The goal was to collect DNA samples to determine how many wolverines there are in the park and to look at how they move around. “They are quite sensitive to habitat fragmentation,” said Boyle.

The results are encouraging as the study enters its fifth and final year. “Through genetics and cameras we’ve been able to identify a total of 25 wolverines — 20 males and five females,” said Boyle.  “This animal is in decline in a lot of places but these results indicate a fairly healthy wolverine population.”

The next step will be to repeat the study in a few years to see if the population is declining or increasing.

“If there are alarm bells going off, what is the reason why?” said Boyle.

Mountain Caribou

Photo: Caribou are seen in the Mount Klotz caribou closure in Mount Revelstoke National Park.

As I reported last month, scientists with Environment Canada are set to recommend that southern mountain caribou are listed as endangered by the Federal government.

The change in status to endangered from threatened shouldn’t impact work in the parks, said Boyle.

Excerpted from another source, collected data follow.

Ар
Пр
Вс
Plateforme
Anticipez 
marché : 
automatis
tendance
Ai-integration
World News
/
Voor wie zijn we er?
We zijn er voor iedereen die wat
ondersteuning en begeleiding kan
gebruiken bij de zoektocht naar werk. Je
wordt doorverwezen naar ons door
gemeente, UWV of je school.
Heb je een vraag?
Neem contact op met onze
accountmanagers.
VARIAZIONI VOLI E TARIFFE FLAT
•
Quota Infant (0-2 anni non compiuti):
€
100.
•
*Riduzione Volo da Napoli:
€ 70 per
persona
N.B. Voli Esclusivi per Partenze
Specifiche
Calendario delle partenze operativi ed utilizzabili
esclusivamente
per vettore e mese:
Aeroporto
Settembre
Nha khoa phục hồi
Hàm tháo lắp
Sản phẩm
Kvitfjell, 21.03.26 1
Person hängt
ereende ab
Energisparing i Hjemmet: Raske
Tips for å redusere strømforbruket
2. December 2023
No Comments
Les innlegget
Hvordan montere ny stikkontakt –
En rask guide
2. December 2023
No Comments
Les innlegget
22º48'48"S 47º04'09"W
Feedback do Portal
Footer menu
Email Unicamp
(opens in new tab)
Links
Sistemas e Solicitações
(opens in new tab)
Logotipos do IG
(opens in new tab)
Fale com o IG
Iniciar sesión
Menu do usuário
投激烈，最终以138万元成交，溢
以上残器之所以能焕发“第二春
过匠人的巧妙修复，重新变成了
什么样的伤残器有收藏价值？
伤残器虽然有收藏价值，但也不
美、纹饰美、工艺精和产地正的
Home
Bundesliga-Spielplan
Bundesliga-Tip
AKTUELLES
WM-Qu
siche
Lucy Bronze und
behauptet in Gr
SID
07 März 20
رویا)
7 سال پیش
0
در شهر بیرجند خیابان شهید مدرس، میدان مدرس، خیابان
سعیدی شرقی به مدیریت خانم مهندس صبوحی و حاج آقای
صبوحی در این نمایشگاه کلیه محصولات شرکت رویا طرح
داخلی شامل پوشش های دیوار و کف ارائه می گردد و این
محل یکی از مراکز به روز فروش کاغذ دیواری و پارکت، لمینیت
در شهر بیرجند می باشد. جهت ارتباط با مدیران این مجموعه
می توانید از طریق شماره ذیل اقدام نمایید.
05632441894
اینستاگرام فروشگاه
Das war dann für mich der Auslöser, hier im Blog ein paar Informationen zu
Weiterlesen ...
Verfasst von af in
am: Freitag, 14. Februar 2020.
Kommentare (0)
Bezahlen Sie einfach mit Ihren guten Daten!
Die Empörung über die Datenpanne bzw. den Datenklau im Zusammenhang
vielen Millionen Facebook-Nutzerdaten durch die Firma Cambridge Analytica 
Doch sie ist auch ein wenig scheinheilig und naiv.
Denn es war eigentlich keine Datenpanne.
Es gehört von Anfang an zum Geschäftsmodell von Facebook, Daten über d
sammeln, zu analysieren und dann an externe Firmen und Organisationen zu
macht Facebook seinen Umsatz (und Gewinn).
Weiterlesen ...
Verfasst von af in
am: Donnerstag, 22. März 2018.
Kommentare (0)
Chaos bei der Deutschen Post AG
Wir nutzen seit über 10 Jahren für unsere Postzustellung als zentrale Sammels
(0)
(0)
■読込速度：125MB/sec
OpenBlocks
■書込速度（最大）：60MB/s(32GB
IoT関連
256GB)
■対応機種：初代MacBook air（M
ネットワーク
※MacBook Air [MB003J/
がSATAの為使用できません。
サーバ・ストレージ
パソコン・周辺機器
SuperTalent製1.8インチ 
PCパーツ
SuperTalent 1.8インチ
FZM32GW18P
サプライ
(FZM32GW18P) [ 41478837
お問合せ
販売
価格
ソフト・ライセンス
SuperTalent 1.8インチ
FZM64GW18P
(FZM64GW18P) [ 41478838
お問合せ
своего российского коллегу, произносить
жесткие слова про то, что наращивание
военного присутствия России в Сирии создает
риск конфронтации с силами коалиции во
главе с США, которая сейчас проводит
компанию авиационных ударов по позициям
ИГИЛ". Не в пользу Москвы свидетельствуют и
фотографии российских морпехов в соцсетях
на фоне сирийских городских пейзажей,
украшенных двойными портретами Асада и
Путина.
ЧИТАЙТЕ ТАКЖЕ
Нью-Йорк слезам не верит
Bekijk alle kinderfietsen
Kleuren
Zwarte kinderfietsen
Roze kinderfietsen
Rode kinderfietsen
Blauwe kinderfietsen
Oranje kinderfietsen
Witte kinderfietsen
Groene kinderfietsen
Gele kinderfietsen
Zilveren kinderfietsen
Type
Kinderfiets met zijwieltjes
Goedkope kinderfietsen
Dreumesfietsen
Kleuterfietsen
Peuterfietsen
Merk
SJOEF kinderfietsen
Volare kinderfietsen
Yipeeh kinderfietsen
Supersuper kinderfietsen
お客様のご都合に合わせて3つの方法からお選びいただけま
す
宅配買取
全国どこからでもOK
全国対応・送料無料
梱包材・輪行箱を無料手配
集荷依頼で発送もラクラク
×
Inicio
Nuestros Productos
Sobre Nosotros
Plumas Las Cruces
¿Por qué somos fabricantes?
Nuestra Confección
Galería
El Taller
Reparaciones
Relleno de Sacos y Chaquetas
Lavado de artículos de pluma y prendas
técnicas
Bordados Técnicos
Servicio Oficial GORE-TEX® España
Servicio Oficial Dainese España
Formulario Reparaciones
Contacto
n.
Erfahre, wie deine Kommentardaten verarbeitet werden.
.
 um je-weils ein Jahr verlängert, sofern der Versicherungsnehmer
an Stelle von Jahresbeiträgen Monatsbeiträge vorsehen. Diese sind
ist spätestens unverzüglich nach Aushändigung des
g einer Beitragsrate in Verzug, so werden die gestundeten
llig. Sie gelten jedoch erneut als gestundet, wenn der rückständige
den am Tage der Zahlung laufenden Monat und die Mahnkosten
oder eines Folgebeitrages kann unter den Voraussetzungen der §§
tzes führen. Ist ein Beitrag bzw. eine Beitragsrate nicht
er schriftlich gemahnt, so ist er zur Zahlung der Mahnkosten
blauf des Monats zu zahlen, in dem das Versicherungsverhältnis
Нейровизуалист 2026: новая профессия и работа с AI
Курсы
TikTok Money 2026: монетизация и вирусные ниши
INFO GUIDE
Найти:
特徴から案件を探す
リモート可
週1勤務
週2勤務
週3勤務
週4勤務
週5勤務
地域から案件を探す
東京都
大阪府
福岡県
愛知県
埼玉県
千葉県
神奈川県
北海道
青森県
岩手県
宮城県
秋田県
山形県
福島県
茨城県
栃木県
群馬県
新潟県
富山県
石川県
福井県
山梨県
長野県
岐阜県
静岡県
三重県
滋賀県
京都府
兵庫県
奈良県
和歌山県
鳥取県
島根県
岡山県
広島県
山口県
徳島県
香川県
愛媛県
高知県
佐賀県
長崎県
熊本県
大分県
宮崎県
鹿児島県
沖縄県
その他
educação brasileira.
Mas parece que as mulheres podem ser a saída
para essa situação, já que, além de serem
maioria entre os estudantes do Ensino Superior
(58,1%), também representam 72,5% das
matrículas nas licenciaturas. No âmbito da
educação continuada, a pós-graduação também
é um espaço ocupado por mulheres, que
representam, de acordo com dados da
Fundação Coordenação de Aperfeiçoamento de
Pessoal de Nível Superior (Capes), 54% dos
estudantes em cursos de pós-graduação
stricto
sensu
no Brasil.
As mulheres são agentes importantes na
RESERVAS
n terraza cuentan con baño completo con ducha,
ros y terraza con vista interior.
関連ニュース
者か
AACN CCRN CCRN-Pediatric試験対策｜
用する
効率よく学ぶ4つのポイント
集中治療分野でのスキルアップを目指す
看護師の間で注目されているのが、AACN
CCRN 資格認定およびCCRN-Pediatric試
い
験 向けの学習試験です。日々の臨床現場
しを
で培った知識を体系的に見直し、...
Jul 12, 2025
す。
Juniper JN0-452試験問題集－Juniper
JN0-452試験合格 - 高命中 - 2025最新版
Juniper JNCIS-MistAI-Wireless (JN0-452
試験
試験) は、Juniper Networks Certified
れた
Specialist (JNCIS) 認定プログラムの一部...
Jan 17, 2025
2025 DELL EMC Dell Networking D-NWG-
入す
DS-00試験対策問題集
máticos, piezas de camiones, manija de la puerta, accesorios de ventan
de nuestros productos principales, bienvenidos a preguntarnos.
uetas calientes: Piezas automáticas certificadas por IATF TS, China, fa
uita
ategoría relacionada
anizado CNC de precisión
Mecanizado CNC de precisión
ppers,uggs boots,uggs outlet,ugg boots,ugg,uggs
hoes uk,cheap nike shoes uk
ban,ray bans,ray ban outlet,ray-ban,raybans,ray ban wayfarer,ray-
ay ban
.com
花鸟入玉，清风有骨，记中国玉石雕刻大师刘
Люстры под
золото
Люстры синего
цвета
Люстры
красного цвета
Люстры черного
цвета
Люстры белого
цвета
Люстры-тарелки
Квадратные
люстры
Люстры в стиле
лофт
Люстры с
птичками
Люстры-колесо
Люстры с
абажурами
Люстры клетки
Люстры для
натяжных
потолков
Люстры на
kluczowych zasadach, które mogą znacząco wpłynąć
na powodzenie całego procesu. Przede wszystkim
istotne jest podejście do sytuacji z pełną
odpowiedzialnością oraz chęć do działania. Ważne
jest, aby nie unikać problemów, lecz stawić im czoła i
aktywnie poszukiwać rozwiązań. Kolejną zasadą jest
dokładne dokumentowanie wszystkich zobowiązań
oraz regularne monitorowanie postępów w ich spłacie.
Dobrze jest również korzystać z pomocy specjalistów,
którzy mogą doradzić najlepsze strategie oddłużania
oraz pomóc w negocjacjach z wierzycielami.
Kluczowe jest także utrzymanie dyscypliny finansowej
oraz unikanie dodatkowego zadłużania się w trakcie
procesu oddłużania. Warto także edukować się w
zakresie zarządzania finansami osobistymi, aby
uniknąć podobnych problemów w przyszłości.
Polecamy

“To tell you the truth, I don’t think it’s going to affect anything we do any differently,” she said. “We already put a huge emphasis on caribou in the park.”

The most notable work is the annual Mount Klotz caribou closure, that goes into effect from December 15 to April 15 every winter. It was put in place to protect the South Columbia herd, which only had six animals when it was last counted in 2013.

“That closure will obviously stay intact and that’s to protect mountain caribou from being disturbed by any backcountry users and being displaced from over-wintering habitat, or inadvertently into an avalanche area,” said Boyle.

She said Parks will do another census this winter, in partnership with the province of B.C.

Amphibians

Photo: Parks Canada staff capture tadpoles as part of research into amphibians in Mount Revelstoke and Glacier National Parks.

One of Parks Canada’s newest projects is research into amphibians.

Globally, amphibians are not doing that well worldwide,” said Boyle. “We want to make sure we have a full complement of native species, and that includes our amphibians.”

The first step involved sending staff with nets into ponds, lakes, marshes and other breeding areas to look for eggs, tadpoles, juveniles and adults. They found western toad, Columbia spotted frog, long-toed salamander and the Pacific chorus frog.

“They’re quite a sensitive species and they’re a really good indicator of environmental change, and a healthy hydrological system,” said Boyle. “We are really interested to make sure we’re not losing wet areas and we want to make sure that similar to worldwide trends, we’re not seeing as severe a decline in species.”

Whitebark pine

Photo: Whitebark pine trees are grown inside a nursery as part of an effort to recover the endangered species.

Whitebark pine is the only tree species in western Canada to be listed as endangered by the Species at Risk Act.

The tree is found at at mid to high elevations in subalpine areas throughout western North America.

“It’s considered a keystone subalpine species. It can grow in really harsh conditions — south facing, rocky slopes,” said Boyle.

Because of its hardiness, it’s one of the first trees that will colonize an area after a fire and is considered very important to re-vegetating areas disturbed by fire.

Its cones provide food for 22 different species, including grizzly bears, said Boyle. “It’s important to a lot of alpine species in our parks.”

That’s why its decline due to diseases like white pine blister rust and mountain pine beetle, as well fire suppression, is of big concern.

Parks Canada has been surveying Mount Revelstoke and Glacier National Parks for stands of whitebark pine and studying them to determine their health. They cage the trees that are healthy and collect the cones to prevent them from being eaten.

“We’ll cage them in the spring and we’ll go back in the fall and collect the cones,” said Boyle. “From those, we’re able to grow saplings and seeds and test them for disease resistance.”

Trees are grown in nurseries and then planted in the parks. “It’s a very significant undertaking in the park.”